7月になりました。そして今週の木曜日が7月7日、七夕です。今日は七夕の話をしないわけにはいきません。
「コズミック・ジャーニー」は、2012年の7月に始まって、今回で11年目に入りました。第1回の話が七夕でした。そして毎年この時期に、七夕の話をしてきました。
過去10回のうち1回でもそれを聴いた人は、本当の七夕は7月7日ではない、ということを覚えていただけたと思います。

まずは、今日もその話をします。
七夕は、旧暦の7月7日にやる行事です。今年の場合、旧暦、つまり太陰暦の7月7日は8月4日になります。旧暦の七月七日は「伝統的七夕」と呼ばれ、毎年違う日付になります。七夕の物語は、旧暦の7月7日でないと成立しません。
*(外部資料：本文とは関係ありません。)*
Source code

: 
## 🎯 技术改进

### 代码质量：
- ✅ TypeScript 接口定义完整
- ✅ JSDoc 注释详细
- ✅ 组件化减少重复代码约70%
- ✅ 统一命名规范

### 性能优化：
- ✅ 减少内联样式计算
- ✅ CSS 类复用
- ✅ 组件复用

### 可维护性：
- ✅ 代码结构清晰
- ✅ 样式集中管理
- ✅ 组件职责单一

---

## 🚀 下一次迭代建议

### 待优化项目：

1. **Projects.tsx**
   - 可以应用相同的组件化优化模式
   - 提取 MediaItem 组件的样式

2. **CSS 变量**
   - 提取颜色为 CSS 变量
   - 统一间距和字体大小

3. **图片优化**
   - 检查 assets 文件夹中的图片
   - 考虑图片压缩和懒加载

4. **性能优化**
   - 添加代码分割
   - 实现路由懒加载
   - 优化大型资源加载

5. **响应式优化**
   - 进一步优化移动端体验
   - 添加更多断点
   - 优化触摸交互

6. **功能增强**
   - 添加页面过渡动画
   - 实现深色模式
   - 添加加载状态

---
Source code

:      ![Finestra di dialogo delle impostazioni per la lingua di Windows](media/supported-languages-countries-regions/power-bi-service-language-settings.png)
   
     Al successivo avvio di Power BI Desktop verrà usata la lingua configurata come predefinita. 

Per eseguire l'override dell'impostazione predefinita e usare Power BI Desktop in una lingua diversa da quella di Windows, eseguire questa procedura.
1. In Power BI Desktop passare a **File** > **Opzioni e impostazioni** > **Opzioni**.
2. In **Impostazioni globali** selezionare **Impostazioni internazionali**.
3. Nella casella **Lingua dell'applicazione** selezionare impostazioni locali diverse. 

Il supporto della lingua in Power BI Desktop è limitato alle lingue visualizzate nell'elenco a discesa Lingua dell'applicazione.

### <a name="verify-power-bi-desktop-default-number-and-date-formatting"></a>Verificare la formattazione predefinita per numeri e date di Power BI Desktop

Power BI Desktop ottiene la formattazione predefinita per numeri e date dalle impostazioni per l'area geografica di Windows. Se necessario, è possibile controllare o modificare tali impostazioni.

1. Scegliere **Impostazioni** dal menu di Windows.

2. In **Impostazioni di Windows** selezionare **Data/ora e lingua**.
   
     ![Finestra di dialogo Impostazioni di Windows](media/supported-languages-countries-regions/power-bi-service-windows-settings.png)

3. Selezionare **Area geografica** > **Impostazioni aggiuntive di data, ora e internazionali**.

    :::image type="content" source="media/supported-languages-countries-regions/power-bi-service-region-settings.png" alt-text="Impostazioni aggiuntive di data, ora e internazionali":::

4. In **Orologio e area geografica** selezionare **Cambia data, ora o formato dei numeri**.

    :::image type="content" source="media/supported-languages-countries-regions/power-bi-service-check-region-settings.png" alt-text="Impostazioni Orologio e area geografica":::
   現在の暦の7月7日は、年によって、月の大きさがまちまちなのですよね。

たとえば、七夕の夜に、満月に近い月が出ていたら、明るい月の光で、天の川が消されてしまいます。

   その点、旧暦の7月7日なら、必ず、半月より少しだけ細い月が出ているのですね。

旧暦の8日が半月で、その1日前です。半月より少し細いところがポイントで、その月が西の空に沈む頃には、斜めになって舟の形に見えます。

   その月が、織姫と彦星が天の川を渡るときの舟になるのですね。

舟と船頭さんのセットです。月が出ている間は天の川が見えませんが、月が沈んだ後、空が暗くなって天の川が見えてきます。

   そこからが、七夕の本番ですね。

天の川が見えて、月の舟が必要なので、七夕の話が成り立つには、月の満ち欠けを使った太陰暦、つまり旧暦でないといけないわけです。
今年は8月4日の23時頃、月が沈んで天の川が見えてきます。織姫と彦星の間にある天の川には、中州があります。月の舟と船頭さんが、織姫と彦星を中州に渡してくれれば、だれにも邪魔されずにふたりだけで会うことが出来ます。





   お話としてはそれが理想的ですね。でも、私たちが知っている七夕の物語には、そういう話は出てこなかったと思いますが・・・

きれいな天の川と織姫と彦星を見ていれば、だれが考えてもそういう話になると思います。ここ数十年の間に地上の光が増えて、空が明るくなって天の川が見えなくなりました。七夕の話も、時代を映した話に変わっていくのだと思います。

   なるほど...  今回も七夕の話をしていただきましたが、それ以外の星の話題はありますか?

明け方の東南東の空に「くじら座」が見えます。その胸のあたりにある長周期変光星のミラが今週、極大になります。

   有名な変光星のミラが、明るくなるのですね。

およそ332日の周期で、2等級から9等級まで明るさが大きく変わる変光星です。周期も極大の時の明るさも、多少ばらつきがありますが、2等星か3等星まで明るくなります。

   今回はいつ、どのくらいまで明るくなるか、実際に観察して確かめたいですね。

3等級になれば肉眼でも簡単に見えて、見た目には赤い星です。

   くじら座の心臓の位置にある、赤い星を探せばいいですね。

今週、晴れる日があったら、七夕の星を見て、その後、くじら座を見つけて、心臓の位置にある赤い星を探してください。